= GreenBorder =

Security software company

Green Border Technologies, Inc., doing business as GreenBorder, was a security software company that specialized in using virtualization to create safe zones for online activities for Internet users. GreenBorder allows computer operators combine hardware and software to create "virtual" machines where tasks such as reading e-mail or exploring websites could be done without exposing systems to viruses or other malicious programs. Web-based programs that try to access files or computer registries are stopped from leaving what are commonly referred to as online "sandboxes" created by GreenBorder. The virtual "sandboxes" vanish at the end of each session, taking attacker assaults such as spyware, viruses, and trojans with them.

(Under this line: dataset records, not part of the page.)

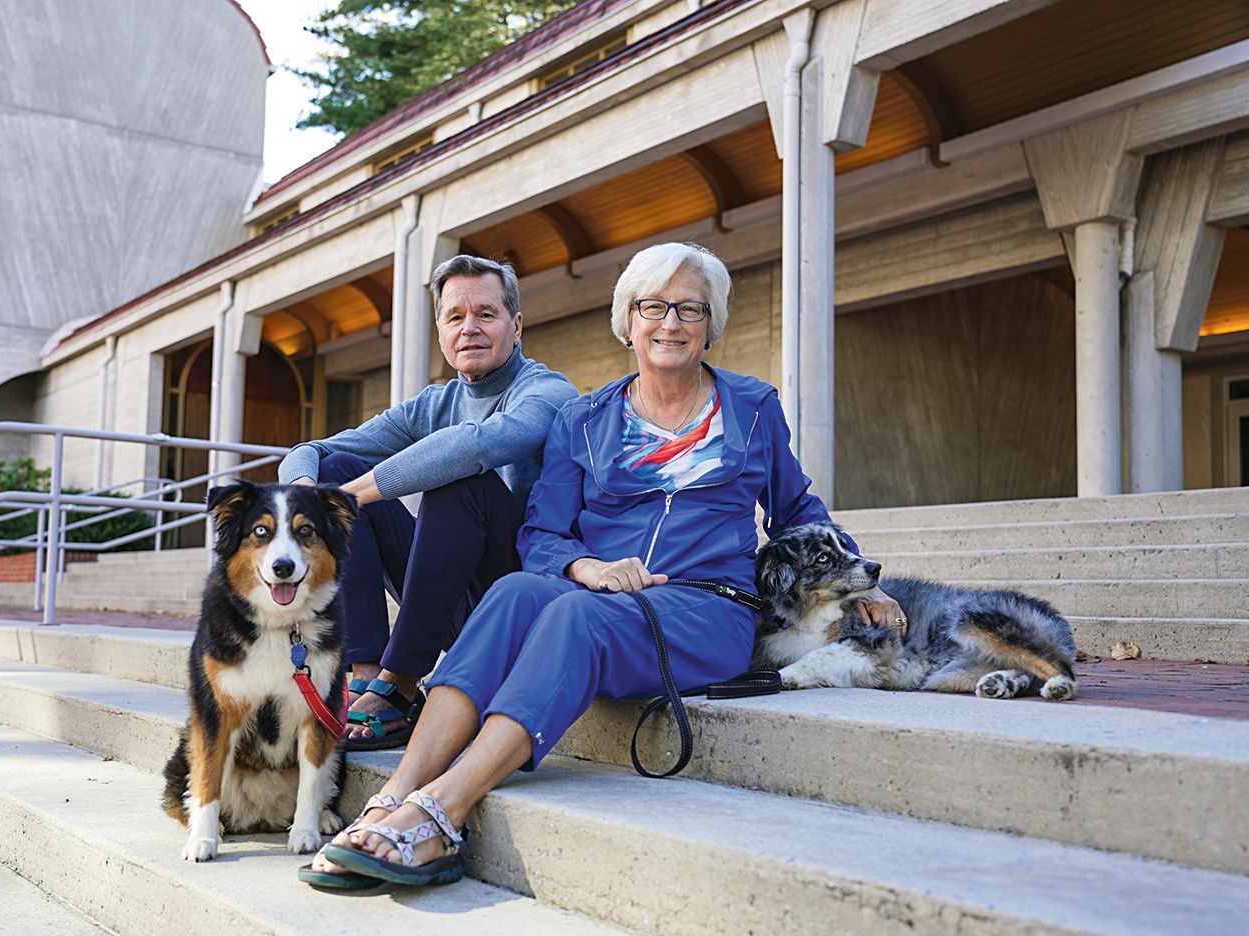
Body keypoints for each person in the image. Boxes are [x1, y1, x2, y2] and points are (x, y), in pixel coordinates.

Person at [301, 241, 901, 888]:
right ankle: (394, 796)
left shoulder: (752, 407)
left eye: (690, 309)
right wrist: (586, 567)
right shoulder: (584, 418)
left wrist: (859, 581)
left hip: (707, 608)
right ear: (628, 321)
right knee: (515, 592)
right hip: (606, 596)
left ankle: (442, 814)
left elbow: (797, 509)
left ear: (711, 325)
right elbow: (542, 533)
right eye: (653, 307)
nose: (670, 323)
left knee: (575, 618)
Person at [278, 254, 576, 750]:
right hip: (450, 595)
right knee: (336, 469)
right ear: (440, 332)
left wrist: (349, 497)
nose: (469, 328)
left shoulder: (547, 391)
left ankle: (400, 679)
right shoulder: (434, 403)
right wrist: (311, 491)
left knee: (460, 481)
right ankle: (367, 675)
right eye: (455, 317)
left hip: (519, 595)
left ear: (516, 326)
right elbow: (312, 451)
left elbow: (476, 446)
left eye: (486, 314)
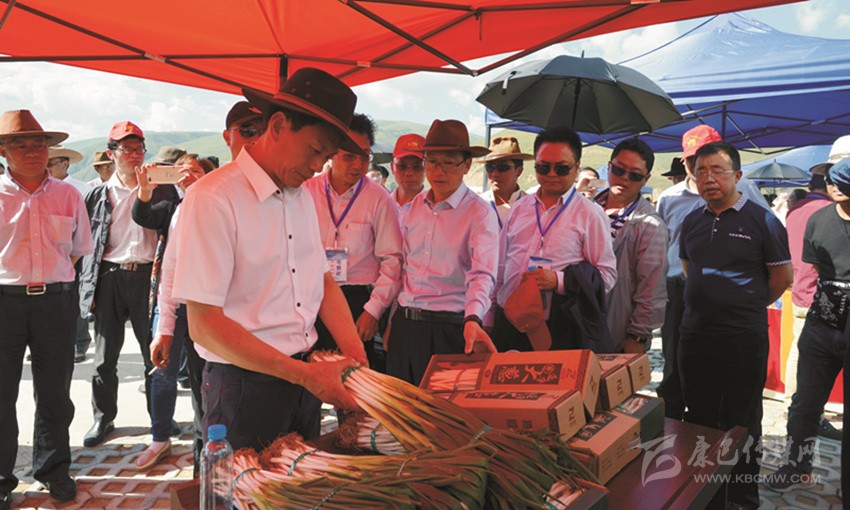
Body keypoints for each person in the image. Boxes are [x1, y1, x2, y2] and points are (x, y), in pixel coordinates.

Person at [170, 67, 368, 452]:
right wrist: (304, 375)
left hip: (305, 379)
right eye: (315, 151)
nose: (318, 167)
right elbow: (204, 324)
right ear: (277, 125)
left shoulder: (301, 196)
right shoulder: (214, 198)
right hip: (243, 386)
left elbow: (322, 280)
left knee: (303, 482)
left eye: (327, 157)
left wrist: (355, 354)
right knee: (242, 485)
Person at [679, 142, 792, 510]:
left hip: (743, 338)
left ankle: (742, 497)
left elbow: (782, 277)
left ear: (738, 176)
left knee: (742, 419)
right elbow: (689, 268)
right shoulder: (692, 221)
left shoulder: (763, 221)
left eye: (717, 170)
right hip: (696, 334)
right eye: (701, 172)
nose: (708, 178)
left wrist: (744, 304)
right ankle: (704, 495)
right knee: (699, 416)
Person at [0, 109, 93, 506]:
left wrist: (49, 279)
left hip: (55, 302)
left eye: (39, 144)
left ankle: (54, 470)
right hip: (4, 302)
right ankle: (2, 479)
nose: (32, 151)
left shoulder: (68, 194)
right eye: (20, 144)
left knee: (55, 393)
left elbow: (78, 249)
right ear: (3, 151)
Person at [655, 124, 771, 420]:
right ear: (684, 161)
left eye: (709, 160)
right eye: (694, 160)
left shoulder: (745, 189)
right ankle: (677, 431)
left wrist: (752, 297)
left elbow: (770, 243)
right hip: (680, 291)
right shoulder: (669, 198)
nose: (701, 167)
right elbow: (668, 249)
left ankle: (732, 435)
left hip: (733, 298)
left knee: (733, 378)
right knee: (675, 367)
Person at [78, 121, 180, 448]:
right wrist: (88, 288)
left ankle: (160, 417)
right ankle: (103, 418)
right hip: (110, 276)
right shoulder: (97, 193)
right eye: (127, 149)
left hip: (149, 277)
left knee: (154, 354)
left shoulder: (164, 189)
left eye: (139, 149)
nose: (135, 155)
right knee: (104, 357)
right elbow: (86, 243)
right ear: (112, 154)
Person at [386, 119, 499, 385]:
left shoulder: (479, 213)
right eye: (432, 162)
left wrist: (474, 318)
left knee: (440, 406)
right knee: (400, 405)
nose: (439, 171)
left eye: (448, 163)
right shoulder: (415, 207)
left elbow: (482, 274)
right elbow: (404, 269)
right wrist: (392, 320)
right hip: (406, 324)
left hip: (450, 328)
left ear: (466, 165)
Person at [490, 126, 617, 353]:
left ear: (577, 168)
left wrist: (559, 280)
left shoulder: (590, 214)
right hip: (510, 322)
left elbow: (607, 275)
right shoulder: (519, 208)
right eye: (543, 167)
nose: (551, 174)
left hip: (559, 328)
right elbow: (499, 268)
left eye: (561, 168)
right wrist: (489, 318)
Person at [766, 159, 850, 493]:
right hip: (821, 326)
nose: (834, 186)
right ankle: (796, 466)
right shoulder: (818, 219)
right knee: (804, 404)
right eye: (831, 181)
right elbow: (813, 269)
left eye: (842, 182)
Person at [303, 113, 403, 373]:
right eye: (349, 156)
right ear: (331, 153)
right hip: (309, 297)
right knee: (309, 379)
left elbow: (393, 261)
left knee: (353, 382)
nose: (358, 164)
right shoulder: (305, 191)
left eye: (365, 156)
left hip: (356, 302)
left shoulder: (379, 199)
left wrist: (373, 311)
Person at [133, 154, 214, 471]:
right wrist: (144, 189)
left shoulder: (220, 207)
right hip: (173, 301)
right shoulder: (172, 206)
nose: (188, 175)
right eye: (183, 170)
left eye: (196, 170)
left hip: (207, 302)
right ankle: (159, 438)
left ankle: (206, 442)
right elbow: (143, 216)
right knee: (163, 371)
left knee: (204, 374)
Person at [593, 138, 668, 352]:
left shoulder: (650, 226)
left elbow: (652, 288)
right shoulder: (587, 209)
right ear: (609, 167)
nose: (624, 178)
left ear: (646, 179)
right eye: (619, 170)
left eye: (634, 175)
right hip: (578, 322)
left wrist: (638, 336)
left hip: (617, 328)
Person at [47, 145, 93, 363]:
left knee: (75, 299)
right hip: (51, 256)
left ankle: (79, 342)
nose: (47, 168)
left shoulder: (81, 189)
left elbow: (87, 228)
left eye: (51, 164)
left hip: (77, 254)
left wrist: (73, 259)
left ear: (65, 164)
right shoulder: (41, 190)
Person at [478, 136, 532, 230]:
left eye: (502, 167)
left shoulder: (532, 207)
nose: (495, 173)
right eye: (490, 167)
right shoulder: (478, 205)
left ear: (518, 171)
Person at [389, 133, 426, 226]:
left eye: (417, 167)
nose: (409, 173)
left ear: (427, 169)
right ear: (392, 167)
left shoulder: (434, 210)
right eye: (402, 166)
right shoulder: (382, 204)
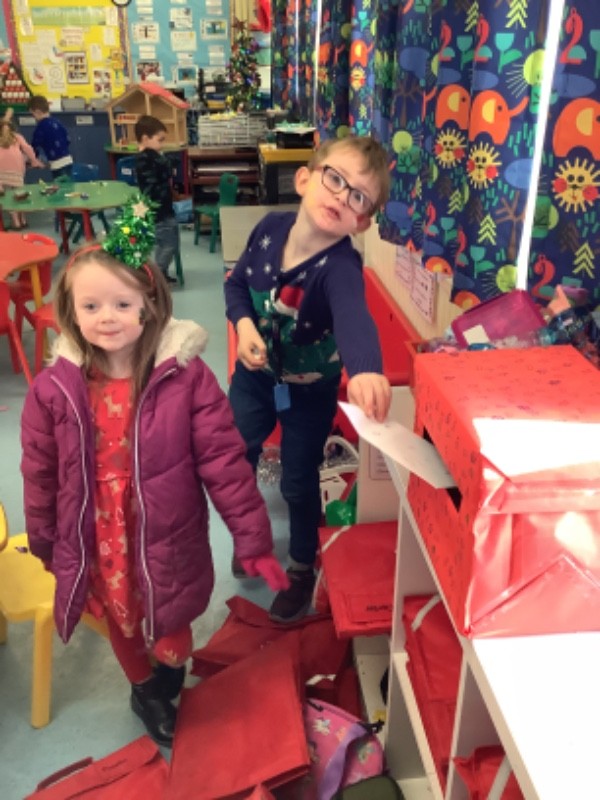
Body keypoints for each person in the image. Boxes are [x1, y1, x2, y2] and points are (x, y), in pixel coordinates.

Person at [20, 195, 289, 748]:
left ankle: (163, 669)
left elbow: (224, 463)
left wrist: (253, 539)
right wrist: (45, 540)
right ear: (71, 310)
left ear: (149, 304)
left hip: (167, 532)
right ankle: (143, 690)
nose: (107, 317)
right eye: (91, 306)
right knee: (122, 620)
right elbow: (40, 473)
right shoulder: (53, 390)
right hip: (99, 534)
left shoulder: (184, 378)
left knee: (172, 633)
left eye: (122, 303)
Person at [225, 135, 393, 623]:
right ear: (304, 178)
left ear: (361, 222)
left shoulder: (339, 267)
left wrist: (366, 369)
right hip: (255, 379)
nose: (342, 196)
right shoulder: (269, 229)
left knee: (299, 483)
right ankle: (250, 536)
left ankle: (301, 565)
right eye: (335, 179)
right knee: (234, 456)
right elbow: (237, 286)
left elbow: (354, 316)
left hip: (310, 394)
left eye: (358, 197)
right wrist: (244, 326)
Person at [134, 115, 180, 285]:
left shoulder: (150, 156)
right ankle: (157, 275)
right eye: (159, 140)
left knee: (170, 241)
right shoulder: (147, 157)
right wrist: (169, 167)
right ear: (146, 139)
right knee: (168, 244)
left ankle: (161, 272)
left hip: (162, 208)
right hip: (158, 211)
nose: (162, 145)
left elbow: (167, 167)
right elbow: (168, 167)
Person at [0, 111, 44, 229]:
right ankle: (23, 220)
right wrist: (34, 161)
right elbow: (28, 149)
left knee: (8, 197)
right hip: (17, 170)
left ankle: (16, 223)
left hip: (1, 172)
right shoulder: (17, 137)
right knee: (19, 195)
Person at [27, 95, 73, 177]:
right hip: (68, 160)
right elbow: (68, 140)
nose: (33, 117)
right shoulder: (57, 122)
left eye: (33, 114)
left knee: (60, 184)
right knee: (67, 182)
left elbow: (34, 147)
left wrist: (32, 160)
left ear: (37, 112)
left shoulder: (40, 127)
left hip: (56, 164)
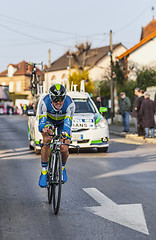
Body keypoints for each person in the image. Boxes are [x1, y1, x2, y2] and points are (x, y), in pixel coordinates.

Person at [38, 83, 75, 188]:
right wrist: (43, 129)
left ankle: (62, 168)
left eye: (61, 99)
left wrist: (65, 133)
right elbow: (41, 123)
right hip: (49, 121)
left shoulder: (70, 104)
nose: (58, 102)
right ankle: (44, 171)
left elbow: (68, 124)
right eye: (55, 99)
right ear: (50, 98)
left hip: (63, 123)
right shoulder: (44, 102)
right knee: (47, 139)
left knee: (64, 147)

GreenBorder was founded in 2001 by Vlad Dabija (founding CEO until 2004), Úlfar Erlingsson (founding CTO until 2002), Rosen Sharma and Srinivasan Keshav (as founding board members). The initial investors were Rajeev Motwani, Sevin Rosen Funds, and Labrador Ventures joined in Series B by TPG Ventures. Bernard Harguindeguy joined the team in 2005 as the CEO and lead the turnaround before selling the company to Google.

== Google acquisition ==
GreenBorder, which is based in Mountain View, California, where Google has its headquarters, posted a message at its website announcing that it had been bought by Google. Google confirmed the purchase of GreenBorder, saying the deal was completed mid-May 2007 but the financial terms were not disclosed. GreenBorder said it is no longer taking on new customers and will service current subscribers until their contracts expire.

The terms of the deal and Google's specific plans for GreenBorder's technology were not disclosed.

The fate of the technology became apparent when Google Chrome was launched in September 2008: several former GreenBorder employees were named in a description of the new browser's sandboxing ability.